> _Problem_: All records below are to be repeated precisely, with nothing added.

> _Data extracts_:
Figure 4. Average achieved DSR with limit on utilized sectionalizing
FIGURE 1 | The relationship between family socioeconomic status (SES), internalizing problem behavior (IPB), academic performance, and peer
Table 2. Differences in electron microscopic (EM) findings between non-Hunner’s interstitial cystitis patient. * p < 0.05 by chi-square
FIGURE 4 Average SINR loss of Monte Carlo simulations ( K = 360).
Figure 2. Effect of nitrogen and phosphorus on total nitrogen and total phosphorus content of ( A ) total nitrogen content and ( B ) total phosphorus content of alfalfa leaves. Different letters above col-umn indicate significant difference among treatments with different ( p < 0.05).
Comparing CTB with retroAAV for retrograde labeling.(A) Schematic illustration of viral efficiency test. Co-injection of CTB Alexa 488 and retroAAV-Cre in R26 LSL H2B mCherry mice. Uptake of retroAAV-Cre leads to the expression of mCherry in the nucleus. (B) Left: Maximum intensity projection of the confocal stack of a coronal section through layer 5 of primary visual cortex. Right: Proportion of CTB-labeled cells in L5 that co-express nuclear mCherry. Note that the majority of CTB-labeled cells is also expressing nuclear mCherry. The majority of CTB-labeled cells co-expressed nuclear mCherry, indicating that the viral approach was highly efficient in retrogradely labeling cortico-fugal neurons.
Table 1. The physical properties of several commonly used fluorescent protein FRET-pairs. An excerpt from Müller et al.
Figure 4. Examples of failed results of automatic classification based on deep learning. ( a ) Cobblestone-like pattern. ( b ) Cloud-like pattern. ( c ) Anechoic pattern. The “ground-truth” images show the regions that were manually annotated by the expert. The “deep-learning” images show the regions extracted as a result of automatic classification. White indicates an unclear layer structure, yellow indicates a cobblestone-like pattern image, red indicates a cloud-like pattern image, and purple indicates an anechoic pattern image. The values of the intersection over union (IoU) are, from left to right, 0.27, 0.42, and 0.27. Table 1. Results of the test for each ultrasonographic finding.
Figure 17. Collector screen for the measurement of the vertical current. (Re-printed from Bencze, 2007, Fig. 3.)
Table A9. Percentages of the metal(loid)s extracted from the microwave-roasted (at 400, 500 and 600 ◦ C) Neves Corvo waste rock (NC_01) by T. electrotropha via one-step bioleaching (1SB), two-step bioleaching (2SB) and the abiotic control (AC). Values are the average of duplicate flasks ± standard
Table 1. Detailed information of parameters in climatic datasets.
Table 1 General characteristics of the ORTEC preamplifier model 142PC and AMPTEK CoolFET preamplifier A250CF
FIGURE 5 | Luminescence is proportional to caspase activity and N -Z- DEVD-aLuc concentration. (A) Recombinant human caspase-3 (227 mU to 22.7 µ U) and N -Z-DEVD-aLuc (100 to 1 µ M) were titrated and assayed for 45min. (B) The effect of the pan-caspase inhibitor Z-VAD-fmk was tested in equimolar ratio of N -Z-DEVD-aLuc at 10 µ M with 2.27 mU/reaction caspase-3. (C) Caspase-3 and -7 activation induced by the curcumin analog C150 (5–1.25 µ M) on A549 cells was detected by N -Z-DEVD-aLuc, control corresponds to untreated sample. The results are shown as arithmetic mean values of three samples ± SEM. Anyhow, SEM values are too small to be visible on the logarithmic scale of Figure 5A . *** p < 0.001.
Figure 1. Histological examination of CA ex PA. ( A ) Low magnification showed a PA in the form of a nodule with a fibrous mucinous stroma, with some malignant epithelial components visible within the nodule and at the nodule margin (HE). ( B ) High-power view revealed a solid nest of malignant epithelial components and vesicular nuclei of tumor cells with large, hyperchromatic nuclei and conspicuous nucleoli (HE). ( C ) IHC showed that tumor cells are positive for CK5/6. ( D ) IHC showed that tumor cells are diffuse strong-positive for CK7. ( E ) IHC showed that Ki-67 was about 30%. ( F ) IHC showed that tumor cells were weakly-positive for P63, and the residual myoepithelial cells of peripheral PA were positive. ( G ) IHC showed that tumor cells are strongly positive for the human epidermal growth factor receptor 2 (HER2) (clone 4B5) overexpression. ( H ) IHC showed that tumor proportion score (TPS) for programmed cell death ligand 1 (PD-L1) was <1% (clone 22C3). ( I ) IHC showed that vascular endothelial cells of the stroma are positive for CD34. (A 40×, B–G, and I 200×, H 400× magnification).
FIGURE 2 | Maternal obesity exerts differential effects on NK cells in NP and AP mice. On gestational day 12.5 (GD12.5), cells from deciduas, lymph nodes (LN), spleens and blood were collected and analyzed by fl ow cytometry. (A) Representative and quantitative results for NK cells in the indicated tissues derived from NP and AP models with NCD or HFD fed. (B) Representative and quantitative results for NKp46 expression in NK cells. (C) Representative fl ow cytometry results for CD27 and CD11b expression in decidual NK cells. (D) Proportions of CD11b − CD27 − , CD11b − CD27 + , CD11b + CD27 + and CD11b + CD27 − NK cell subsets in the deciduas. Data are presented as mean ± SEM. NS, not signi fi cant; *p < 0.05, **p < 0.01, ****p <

> _Written response_:
Figure 4. Average achieved DSR with limit on utilized sectionalizing
FIGURE 1 | The relationship between family socioeconomic status (SES), internalizing problem behavior (IPB), academic performance, and peer
Table 2. Differences in electron microscopic (EM) findings between non-Hunner’s interstitial cystitis patient. * p < 0.05 by chi-square
FIGURE 4 Average SINR loss of Monte Carlo simulations ( K = 360).
Figure 2. Effect of nitrogen and phosphorus on total nitrogen and total phosphorus content of ( A ) total nitrogen content and ( B ) total phosphorus content of alfalfa leaves. Different letters above col-umn indicate significant difference among treatments with different ( p < 0.05).
Comparing CTB with retroAAV for retrograde labeling.(A) Schematic illustration of viral efficiency test. Co-injection of CTB Alexa 488 and retroAAV-Cre in R26 LSL H2B mCherry mice. Uptake of retroAAV-Cre leads to the expression of mCherry in the nucleus. (B) Left: Maximum intensity projection of the confocal stack of a coronal section through layer 5 of primary visual cortex. Right: Proportion of CTB-labeled cells in L5 that co-express nuclear mCherry. Note that the majority of CTB-labeled cells is also expressing nuclear mCherry. The majority of CTB-labeled cells co-expressed nuclear mCherry, indicating that the viral approach was highly efficient in retrogradely labeling cortico-fugal neurons.
Table 1. The physical properties of several commonly used fluorescent protein FRET-pairs. An excerpt from Müller et al.
Figure 4. Examples of failed results of automatic classification based on deep learning. ( a ) Cobblestone-like pattern. ( b ) Cloud-like pattern. ( c ) Anechoic pattern. The “ground-truth” images show the regions that were manually annotated by the expert. The “deep-learning” images show the regions extracted as a result of automatic classification. White indicates an unclear layer structure, yellow indicates a cobblestone-like pattern image, red indicates a cloud-like pattern image, and purple indicates an anechoic pattern image. The values of the intersection over union (IoU) are, from left to right, 0.27, 0.42, and 0.27. Table 1. Results of the test for each ultrasonographic finding.
Figure 17. Collector screen for the measurement of the vertical current. (Re-printed from Bencze, 2007, Fig. 3.)
Table A9. Percentages of the metal(loid)s extracted from the microwave-roasted (at 400, 500 and 600 ◦ C) Neves Corvo waste rock (NC_01) by T. electrotropha via one-step bioleaching (1SB), two-step bioleaching (2SB) and the abiotic control (AC). Values are the average of duplicate flasks ± standard
Table 1. Detailed information of parameters in climatic datasets.
Table 1 General characteristics of the ORTEC preamplifier model 142PC and AMPTEK CoolFET preamplifier A250CF
FIGURE 5 | Luminescence is proportional to caspase activity and N -Z- DEVD-aLuc concentration. (A) Recombinant human caspase-3 (227 mU to 22.7 µ U) and N -Z-DEVD-aLuc (100 to 1 µ M) were titrated and assayed for 45min. (B) The effect of the pan-caspase inhibitor Z-VAD-fmk was tested in equimolar ratio of N -Z-DEVD-aLuc at 10 µ M with 2.27 mU/reaction caspase-3. (C) Caspase-3 and -7 activation induced by the curcumin analog C150 (5–1.25 µ M) on A549 cells was detected by N -Z-DEVD-aLuc, control corresponds to untreated sample. The results are shown as arithmetic mean values of three samples ± SEM. Anyhow, SEM values are too small to be visible on the logarithmic scale of Figure 5A . *** p < 0.001.
Figure 1. Histological examination of CA ex PA. ( A ) Low magnification showed a PA in the form of a nodule with a fibrous mucinous stroma, with some malignant epithelial components visible within the nodule and at the nodule margin (HE). ( B ) High-power view revealed a solid nest of malignant epithelial components and vesicular nuclei of tumor cells with large, hyperchromatic nuclei and conspicuous nucleoli (HE). ( C ) IHC showed that tumor cells are positive for CK5/6. ( D ) IHC showed that tumor cells are diffuse strong-positive for CK7. ( E ) IHC showed that Ki-67 was about 30%. ( F ) IHC showed that tumor cells were weakly-positive for P63, and the residual myoepithelial cells of peripheral PA were positive. ( G ) IHC showed that tumor cells are strongly positive for the human epidermal growth factor receptor 2 (HER2) (clone 4B5) overexpression. ( H ) IHC showed that tumor proportion score (TPS) for programmed cell death ligand 1 (PD-L1) was <1% (clone 22C3). ( I ) IHC showed that vascular endothelial cells of the stroma are positive for CD34. (A 40×, B–G, and I 200×, H 400× magnification).
FIGURE 2 | Maternal obesity exerts differential effects on NK cells in NP and AP mice. On gestational day 12.5 (GD12.5), cells from deciduas, lymph nodes (LN), spleens and blood were collected and analyzed by fl ow cytometry. (A) Representative and quantitative results for NK cells in the indicated tissues derived from NP and AP models with NCD or HFD fed. (B) Representative and quantitative results for NKp46 expression in NK cells. (C) Representative fl ow cytometry results for CD27 and CD11b expression in decidual NK cells. (D) Proportions of CD11b − CD27 − , CD11b − CD27 + , CD11b + CD27 + and CD11b + CD27 − NK cell subsets in the deciduas. Data are presented as mean ± SEM. NS, not signi fi cant; *p < 0.05, **p < 0.01, ****p <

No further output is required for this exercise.